Welcome to the PureBean Blog. Stay updated with our latest news & information.
February 22, 2012
A Rich (and Selective) History of Coffee
– In Ethopia in around 300CE a goat herder named Kaldi is said to have discovered coffee after seeing the energising effect on his herd of goats who had been chewing on the coffee cherries. Others dispute this as myth claiming that coffee was first cultivated in Yemen in around 575CE.
– The name coffee comes from the Kaffe region in Ethopia where coffee grew wildly.
– In the 1st Century, the Galla tribe of Ethiopia ate balls of crushed raw coffee beans mixed with fruit and animal fat for a quick pick-me-up.
– It is believed that coffee began being enjoyed as a beverage in the 10th century.
– In the 15th century, according to Turkish law, a woman who did not get her daily quota of coffee from her husband had grounds for divorce.
– In the early 1500s conservative Muslim clerics argued that coffee was as much as an intoxicant as wine and was therefore prohibited by the Koran. The governor of Mecca, Khair Bay observed that coffee houses had become places at which people gathered for chess, dancing, debate, and music. He believed that coffee encouraged sedition and agreed with the clerics to ban it in 1511. Not long thereafter, the Sultan of Cairo overruled this prohibition declaring coffee to be sacred and later ordered the governor be executed.
– Venetian traders introduced coffee to Italy in around 1615.
– Pope Clement VIII (1535-605) baptised coffee to make it a Christian drink in order to avoid having to ban it as a drink of Satan.
– Coffee was called Arabian Wine by Europeans in the 17th Century, apparently because the Arabians made wine from the fermented coffee berries.
– In the 1700’s, tea and coffee began to replace beer in Europe as the standard breakfast beverage.
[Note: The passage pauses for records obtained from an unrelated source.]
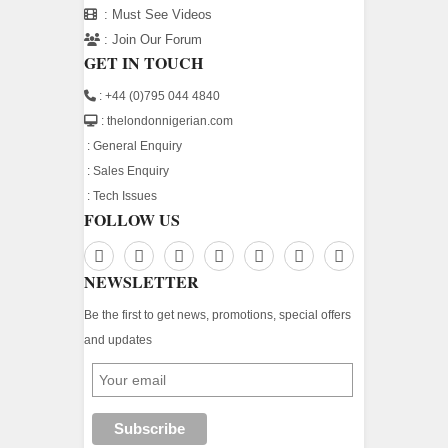
:
Must See Videos
:
Join Our Forum
GET IN TOUCH
: +44 (0)795 044 4840
: thelondonnigerian.com
:
General Enquiry
:
Sales Enquiry
:
Tech Issues
FOLLOW US
NEWSLETTER
Be the first to get news, promotions, special offers
and updates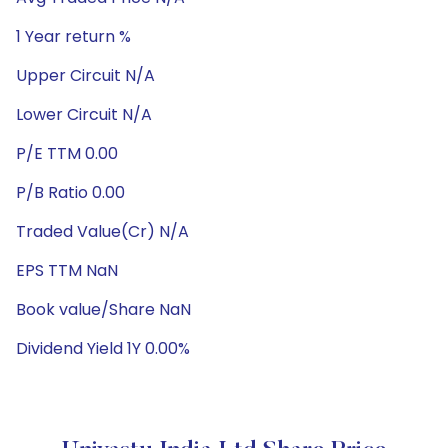
1 Year return %
Upper Circuit N/A
Lower Circuit N/A
P/E TTM 0.00
P/B Ratio 0.00
Traded Value(Cr) N/A
EPS TTM NaN
Book value/Share NaN
Dividend Yield 1Y 0.00%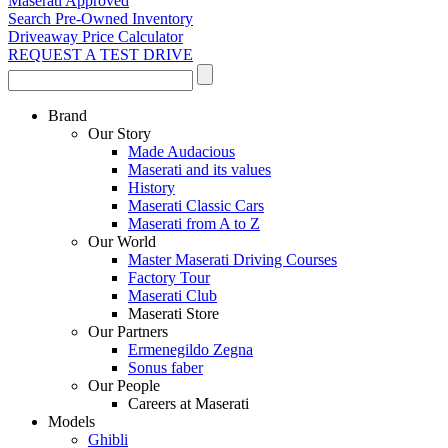
Maserati Approved
Search Pre-Owned Inventory
Driveaway Price Calculator
REQUEST A TEST DRIVE
Brand
Our Story
Made Audacious
Maserati and its values
History
Maserati Classic Cars
Maserati from A to Z
Our World
Master Maserati Driving Courses
Factory Tour
Maserati Club
Maserati Store
Our Partners
Ermenegildo Zegna
Sonus faber
Our People
Careers at Maserati
Models
Ghibli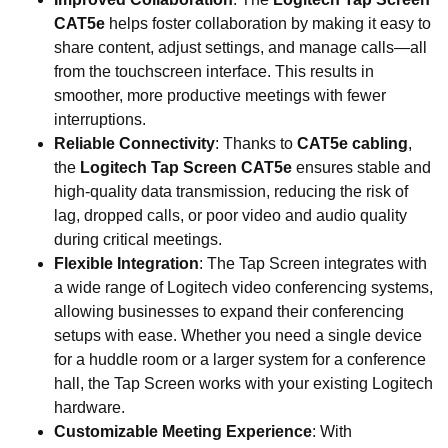
CAT5e
helps foster collaboration by making it easy to
share content, adjust settings, and manage calls—all
from the touchscreen interface. This results in
smoother, more productive meetings with fewer
interruptions.
Reliable Connectivity
: Thanks to
CAT5e cabling
,
the
Logitech Tap Screen CAT5e
ensures stable and
high-quality data transmission, reducing the risk of
lag, dropped calls, or poor video and audio quality
during critical meetings.
Flexible Integration
: The Tap Screen integrates with
a wide range of Logitech video conferencing systems,
allowing businesses to expand their conferencing
setups with ease. Whether you need a single device
for a huddle room or a larger system for a conference
hall, the Tap Screen works with your existing Logitech
hardware.
Customizable Meeting Experience
: With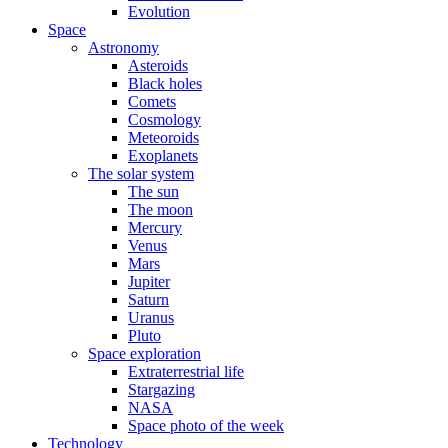
Evolution
Space
Astronomy
Asteroids
Black holes
Comets
Cosmology
Meteoroids
Exoplanets
The solar system
The sun
The moon
Mercury
Venus
Mars
Jupiter
Saturn
Uranus
Pluto
Space exploration
Extraterrestrial life
Stargazing
NASA
Space photo of the week
Technology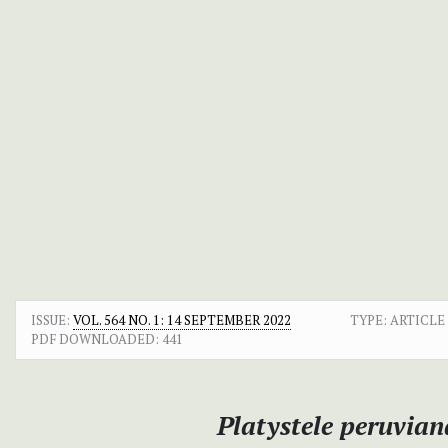
ISSUE:
VOL. 564 NO. 1: 14 SEPTEMBER 2022
TYPE: ARTICLE
PDF DOWNLOADED:
441
Platystele peruvian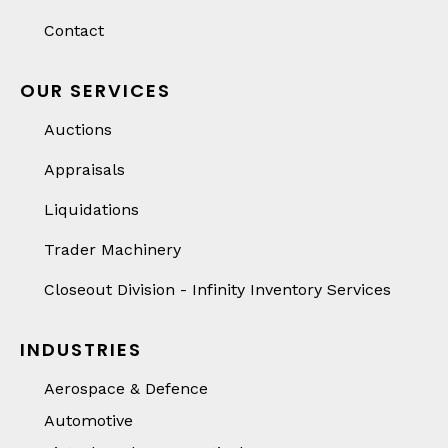
Contact
OUR SERVICES
Auctions
Appraisals
Liquidations
Trader Machinery
Closeout Division - Infinity Inventory Services
INDUSTRIES
Aerospace & Defence
Automotive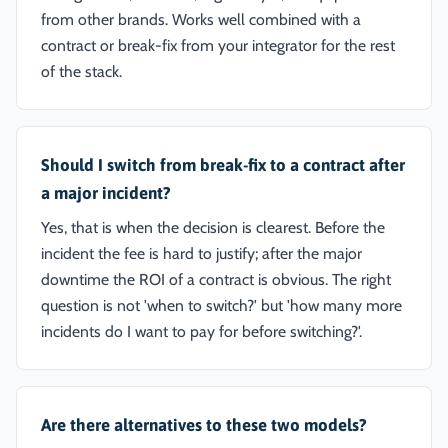
from other brands. Works well combined with a
contract or break-fix from your integrator for the rest
of the stack.
Should I switch from break-fix to a contract after
a major incident?
Yes, that is when the decision is clearest. Before the
incident the fee is hard to justify; after the major
downtime the ROI of a contract is obvious. The right
question is not 'when to switch?' but 'how many more
incidents do I want to pay for before switching?'.
Are there alternatives to these two models?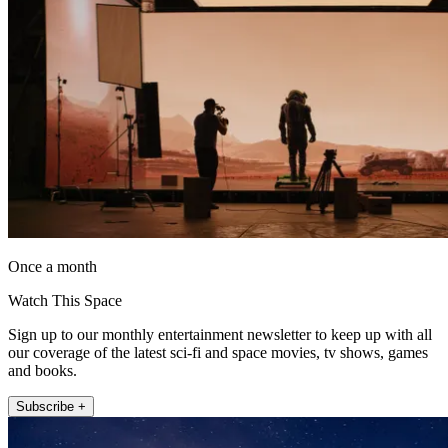
Once a month
Watch This Space
Sign up to our monthly entertainment newsletter to keep up with all
our coverage of the latest sci-fi and space movies, tv shows, games
and books.
Subscribe +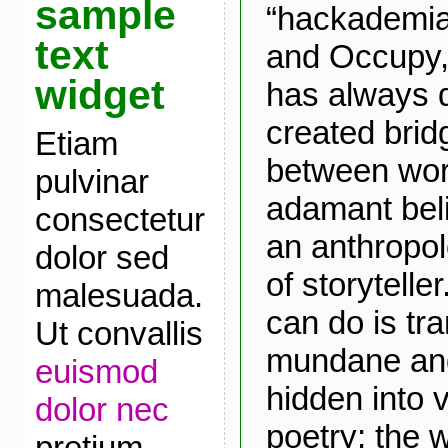
sample
“hackademia
text
and Occupy, 
widget
has always 
created brid
Etiam
between worl
pulvinar
adamant belie
consectetur
an anthropolo
dolor sed
of storytelle
malesuada.
can do is tr
Ut convallis
mundane and
euismod
hidden into v
dolor nec
poetry; the 
pretium.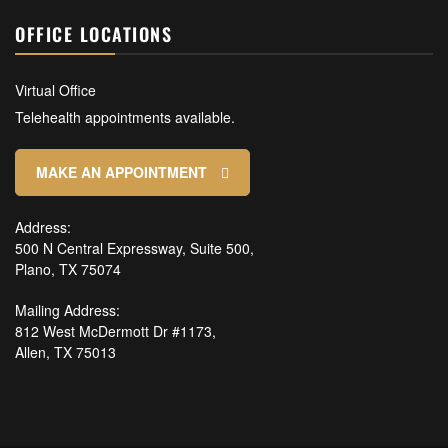
OFFICE LOCATIONS
Virtual Office
Telehealth appointments available.
MAKE AN APPOINTMENT
Address:
500 N Central Expressway, Suite 500,
Plano, TX 75074
Mailing Address:
812 West McDermott Dr #1173,
Allen, TX 75013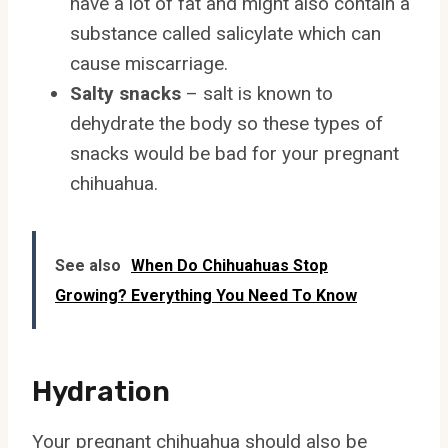
have a lot of fat and might also contain a
substance called salicylate which can
cause miscarriage.
Salty snacks
– salt is known to
dehydrate the body so these types of
snacks would be bad for your pregnant
chihuahua.
See also
When Do Chihuahuas Stop
Growing? Everything You Need To Know
Hydration
Your pregnant chihuahua should also be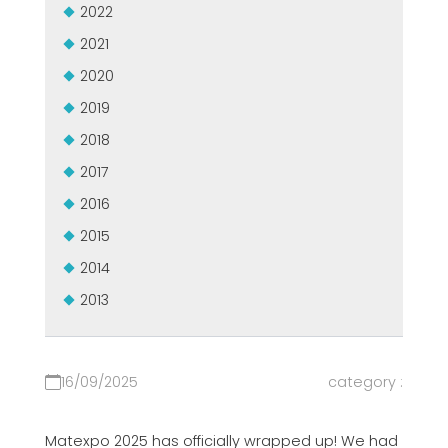
2022
СЕРТИФИЦИРОВАННАЯ ПОДДЕРЖКА - ПОДЕРЖАННЫЕ
EFFECTIVE COMMUNICATION
СТАНКИ MEP.
2021
2020
2019
2018
2017
2016
2015
2014
2013
16/09/2025
category :
Matexpo 2025 has officially wrapped up! We had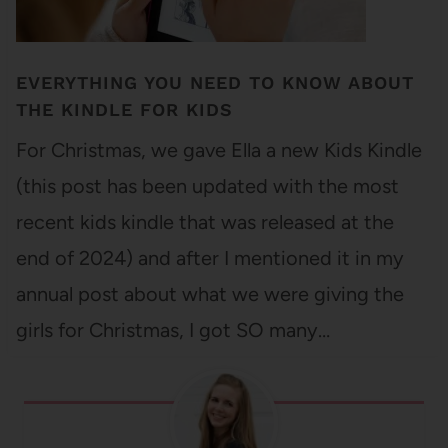
EVERYTHING YOU NEED TO KNOW ABOUT
THE KINDLE FOR KIDS
For Christmas, we gave Ella a new Kids Kindle
(this post has been updated with the most
recent kids kindle that was released at the
end of 2024) and after I mentioned it in my
annual post about what we were giving the
girls for Christmas, I got SO many…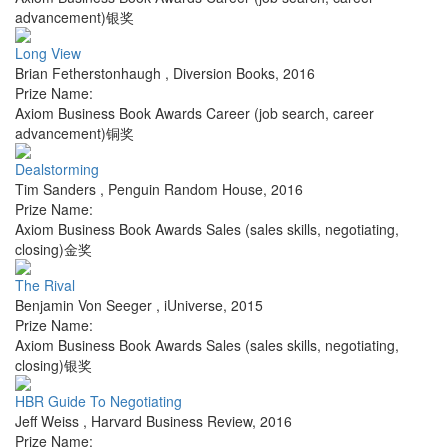
advancement)银奖
Long View
Brian Fetherstonhaugh
,
Diversion Books
,
2016
Prize Name:
Axiom Business Book Awards Career (job search, career
advancement)铜奖
Dealstorming
Tim Sanders
,
Penguin Random House
,
2016
Prize Name:
Axiom Business Book Awards Sales (sales skills, negotiating,
closing)金奖
The Rival
Benjamin Von Seeger
,
iUniverse
,
2015
Prize Name:
Axiom Business Book Awards Sales (sales skills, negotiating,
closing)银奖
HBR Guide To Negotiating
Jeff Weiss
,
Harvard Business Review
,
2016
Prize Name: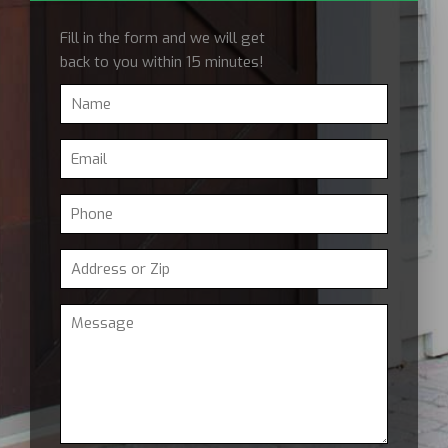
Fill in the form and we will get
back to you within 15 minutes!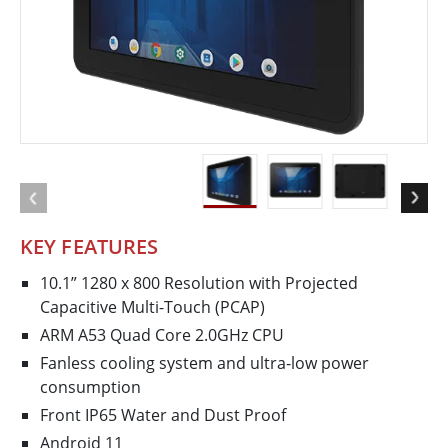
KEY FEATURES
10.1” 1280 x 800 Resolution with Projected
Capacitive Multi-Touch (PCAP)
ARM A53 Quad Core 2.0GHz CPU
Fanless cooling system and ultra-low power
consumption
Front IP65 Water and Dust Proof
Android 11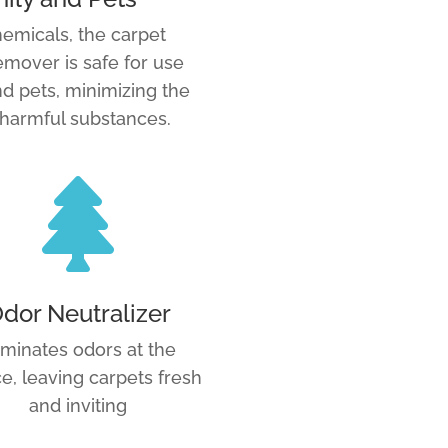
emicals, the carpet
mover is safe for use
d pets, minimizing the
 harmful substances.

dor Neutralizer
iminates odors at the
e, leaving carpets fresh
and inviting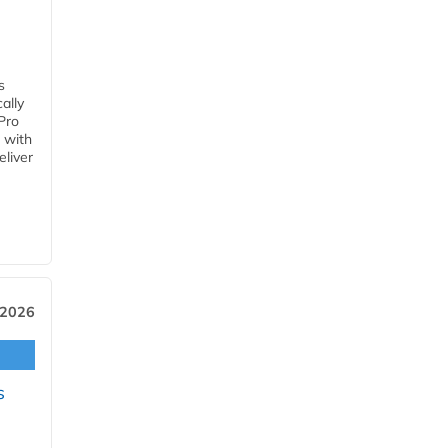
s
ally
Pro
 with
eliver
 2026
s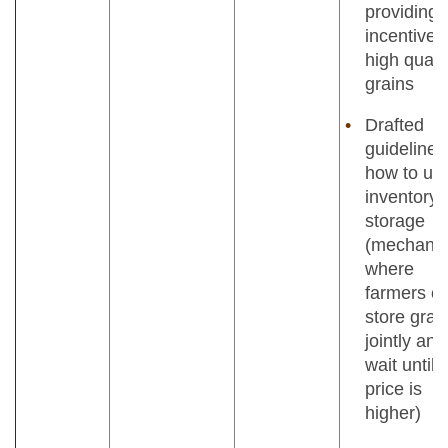
providing
incentives
high quali
grains
Drafted
guidelines
how to us
inventory
storage
(mechani
where
farmers c
store grai
jointly and
wait until
price is
higher)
– In 1777 Frederick the Great of Prussia wrote: “It is disgusting to notice the increase in the quantity of coffee used by my subjects, and the amount of money that goes out of the country as a consequence. Everybody is using coffee; this must be prevented. His Majesty was brought up on beer, and so were both his ancestors and officers. Many battles have been fought and won by soldiers nourished on beer, and the King does not believe that coffee-drinking soldiers can be relied upon to endure hardships in case of another war.”
– US Civil War soldiers in the 1860’s used guns designed to hold coffee grinders in their buttstocks.
– The first machine for making espresso was built and patented by Angelo Moriondo Italy in 1884. His invention was described as “new steam machinery for the economic and instantaneous confection of coffee beverage”.
– The modern espresso machine was invented in 1937 by Italian, Achille Gaggia.
– Coffee has been grown in Australia since 1832, originally at Kangaroo Point in Brisbane.
– Australia’s vibrant coffee culture was born out of the early Greek and Italian immigrants who established cafes in Sydney and Melbourne. In 1952 the first espresso coffee machine was imported into Australia by the Andronicus brothers. And the rest, they say, is history!